Records supplied:

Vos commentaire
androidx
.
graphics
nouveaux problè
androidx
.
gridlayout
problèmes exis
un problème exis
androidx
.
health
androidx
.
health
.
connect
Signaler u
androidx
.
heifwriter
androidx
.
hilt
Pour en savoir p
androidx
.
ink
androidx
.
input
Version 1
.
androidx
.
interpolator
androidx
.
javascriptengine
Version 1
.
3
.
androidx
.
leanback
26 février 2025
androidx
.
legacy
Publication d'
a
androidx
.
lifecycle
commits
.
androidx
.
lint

Assignment: Your response should be an exact copy of all the records.

Written solution:
Vos commentaire
androidx
.
graphics
nouveaux problè
androidx
.
gridlayout
problèmes exis
un problème exis
androidx
.
health
androidx
.
health
.
connect
Signaler u
androidx
.
heifwriter
androidx
.
hilt
Pour en savoir p
androidx
.
ink
androidx
.
input
Version 1
.
androidx
.
interpolator
androidx
.
javascriptengine
Version 1
.
3
.
androidx
.
leanback
26 février 2025
androidx
.
legacy
Publication d'
a
androidx
.
lifecycle
commits
.
androidx
.
lint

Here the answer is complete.